Before we proceed, we must first set up our Assistant Service. In the attached example, the “credentials” file in the raw folder has been omitted and you must first set up your own credentials to proceed. This file is what will contain the credentials necessary for your Assistant device to make requests and access user specific data. For prototyping, we will generate these credentials from the client_secret file generated after configuring a developer project for your Assistant. To generate these credentials, follow the below steps:

Enable the following activity controls in the Google Account you plan to use with the Assistant: Web & App Activity, Device Information, and Voice & Audio Activity. This will be the acccount you want to allow the Assistant retrieve information such as calendar events from. This does not have to be a developer account.
In the Cloud Platform Console, go to the Projects page. Select an existing project or create a new project.
Enable the Google Assistant API on the project you selected.
Create an OAuth Client ID
Click Other (select Other UI and User data if prompted) and give the client ID a name.
On the OAuth consent screen tab, give the product a name (don’t use “Google” in the name) and a description.
Click ⬇ (at the far right of screen) for the client ID to download the client secret JSON file (clientsecretNNNN.json or client_id.json).
Open a terminal and install the google-auth-lib command line tool:

$ pip install google-auth-oauthlib[tool] --user

Navigate to your top-level project directory.
Use the google-oauthlib-tool command line tool to grant the permission to use the Assistant API to your application and create a new credentials.json file in your app resource directory.
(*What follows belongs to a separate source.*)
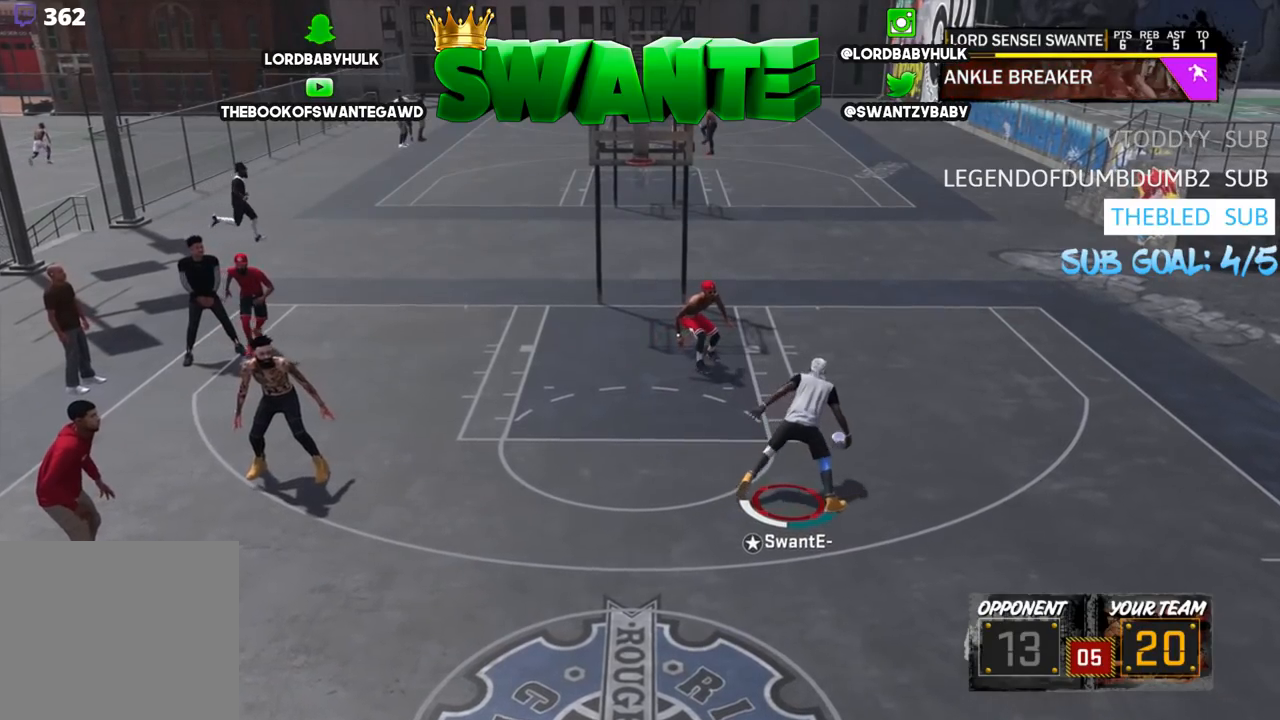
{"buttons": ["R2", "L3"], "left_stick": "up", "right_stick": "center", "events": [[350, "left_stick", "up"]]}
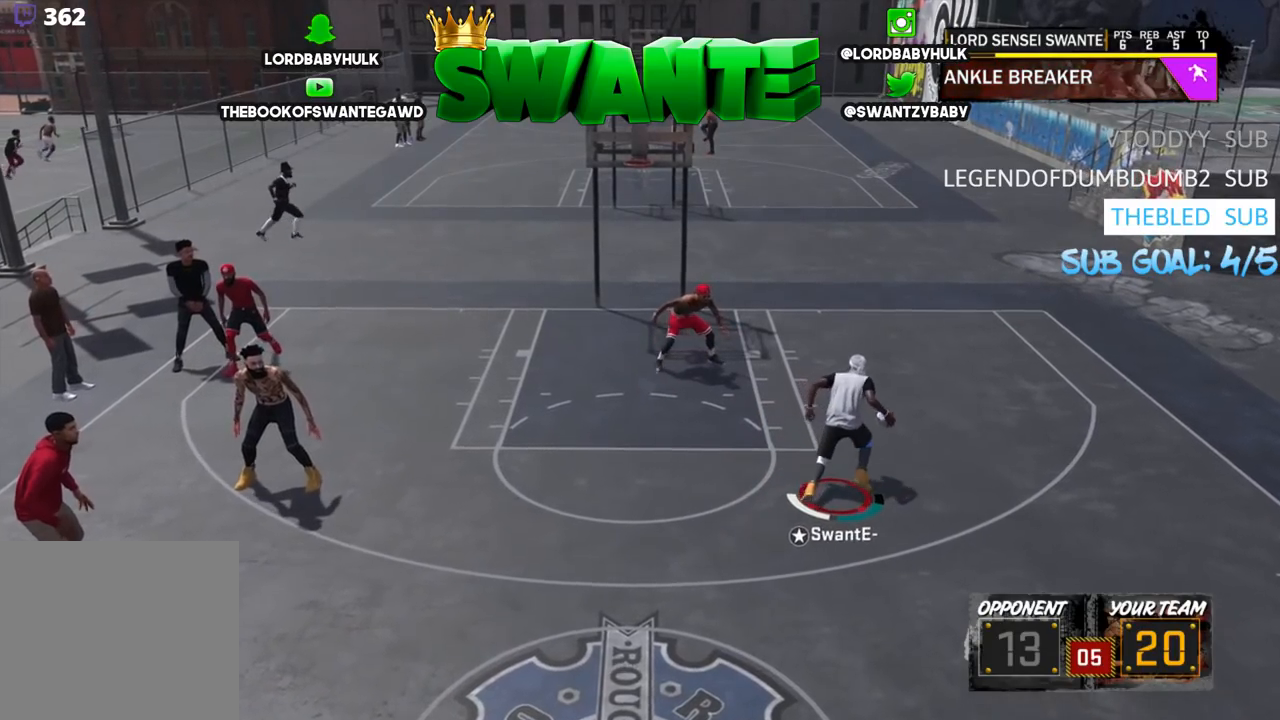
{"buttons": ["SQUARE", "R2", "L3"], "left_stick": "up", "right_stick": "center", "events": [[383, "SQUARE", "down"]]}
$ cd <project-directory-name>
$ google-oauthlib-tool --client-secrets path/to/client_secret_NNNN.json \
                       --credentials app/src/main/res/raw/credentials.json \
                       --scope https://www.googleapis.com/auth/assistant-sdk-prototype \
                       --save

Replace path/to/client_secret_NNNN.json with the path of the JSON file you downloaded in step 10.

The above steps will output the credentials file required.

Configure the Assistant Service

Finally, we are ready to set up our Assistant Service and begin making our requests.

First, let’s add the necessary permissions:

<uses-permission android:name="android.permission.MODIFY_AUDIO_SETTINGS" />
<uses-permission android:name="android.permission.INTERNET" />

Next, we need to instantiate our service with the credentials we generated via the Google Auth Tool. Once you move past the prototyping phase, you can find details here on using OAuth 2.0 to Access Google APIs.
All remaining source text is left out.